YOUR ASSIGNMENT =
Set down the full listing that follows, word for word.

PROVIDED DATA =

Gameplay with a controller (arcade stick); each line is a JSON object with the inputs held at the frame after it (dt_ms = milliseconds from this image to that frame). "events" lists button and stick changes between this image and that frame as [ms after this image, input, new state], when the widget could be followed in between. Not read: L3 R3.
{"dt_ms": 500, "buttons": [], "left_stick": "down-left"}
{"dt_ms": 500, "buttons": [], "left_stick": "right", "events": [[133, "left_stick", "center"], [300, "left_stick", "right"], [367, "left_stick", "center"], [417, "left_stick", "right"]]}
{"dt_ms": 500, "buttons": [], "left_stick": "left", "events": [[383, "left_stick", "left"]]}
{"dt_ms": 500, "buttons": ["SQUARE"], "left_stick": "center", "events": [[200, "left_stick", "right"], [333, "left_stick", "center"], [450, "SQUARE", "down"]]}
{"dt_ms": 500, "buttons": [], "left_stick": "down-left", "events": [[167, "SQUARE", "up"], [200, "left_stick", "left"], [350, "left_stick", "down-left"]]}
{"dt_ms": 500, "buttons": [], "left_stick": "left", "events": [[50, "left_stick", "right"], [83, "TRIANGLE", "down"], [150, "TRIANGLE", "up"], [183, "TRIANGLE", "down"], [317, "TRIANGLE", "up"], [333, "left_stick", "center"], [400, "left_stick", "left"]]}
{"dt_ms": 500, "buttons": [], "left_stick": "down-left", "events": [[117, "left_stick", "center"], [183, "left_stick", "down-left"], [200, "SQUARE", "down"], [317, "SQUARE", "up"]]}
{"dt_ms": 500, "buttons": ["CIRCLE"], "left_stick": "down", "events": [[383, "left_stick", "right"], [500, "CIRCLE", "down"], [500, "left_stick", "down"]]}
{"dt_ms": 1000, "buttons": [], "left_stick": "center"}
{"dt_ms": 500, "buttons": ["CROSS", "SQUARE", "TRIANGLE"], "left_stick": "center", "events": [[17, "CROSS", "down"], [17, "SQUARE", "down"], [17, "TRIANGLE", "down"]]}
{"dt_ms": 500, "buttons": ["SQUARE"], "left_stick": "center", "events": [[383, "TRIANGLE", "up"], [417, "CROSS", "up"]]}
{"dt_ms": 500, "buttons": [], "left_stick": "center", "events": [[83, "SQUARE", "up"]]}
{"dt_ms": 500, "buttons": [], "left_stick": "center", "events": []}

EXERCISE OUTPUT =
Gameplay with a controller (arcade stick); each line is a JSON object with the inputs held at the frame after it (dt_ms = milliseconds from this image to that frame). "events" lists button and stick changes between this image and that frame as [ms after this image, input, new state], when the widget could be followed in between. Not read: L3 R3.
{"dt_ms": 500, "buttons": [], "left_stick": "down-left"}
{"dt_ms": 500, "buttons": [], "left_stick": "right", "events": [[133, "left_stick", "center"], [300, "left_stick", "right"], [367, "left_stick", "center"], [417, "left_stick", "right"]]}
{"dt_ms": 500, "buttons": [], "left_stick": "left", "events": [[383, "left_stick", "left"]]}
{"dt_ms": 500, "buttons": ["SQUARE"], "left_stick": "center", "events": [[200, "left_stick", "right"], [333, "left_stick", "center"], [450, "SQUARE", "down"]]}
{"dt_ms": 500, "buttons": [], "left_stick": "down-left", "events": [[167, "SQUARE", "up"], [200, "left_stick", "left"], [350, "left_stick", "down-left"]]}
{"dt_ms": 500, "buttons": [], "left_stick": "left", "events": [[50, "left_stick", "right"], [83, "TRIANGLE", "down"], [150, "TRIANGLE", "up"], [183, "TRIANGLE", "down"], [317, "TRIANGLE", "up"], [333, "left_stick", "center"], [400, "left_stick", "left"]]}
{"dt_ms": 500, "buttons": [], "left_stick": "down-left", "events": [[117, "left_stick", "center"], [183, "left_stick", "down-left"], [200, "SQUARE", "down"], [317, "SQUARE", "up"]]}
{"dt_ms": 500, "buttons": ["CIRCLE"], "left_stick": "down", "events": [[383, "left_stick", "right"], [500, "CIRCLE", "down"], [500, "left_stick", "down"]]}
{"dt_ms": 1000, "buttons": [], "left_stick": "center"}
{"dt_ms": 500, "buttons": ["CROSS", "SQUARE", "TRIANGLE"], "left_stick": "center", "events": [[17, "CROSS", "down"], [17, "SQUARE", "down"], [17, "TRIANGLE", "down"]]}
{"dt_ms": 500, "buttons": ["SQUARE"], "left_stick": "center", "events": [[383, "TRIANGLE", "up"], [417, "CROSS", "up"]]}
{"dt_ms": 500, "buttons": [], "left_stick": "center", "events": [[83, "SQUARE", "up"]]}
{"dt_ms": 500, "buttons": [], "left_stick": "center", "events": []}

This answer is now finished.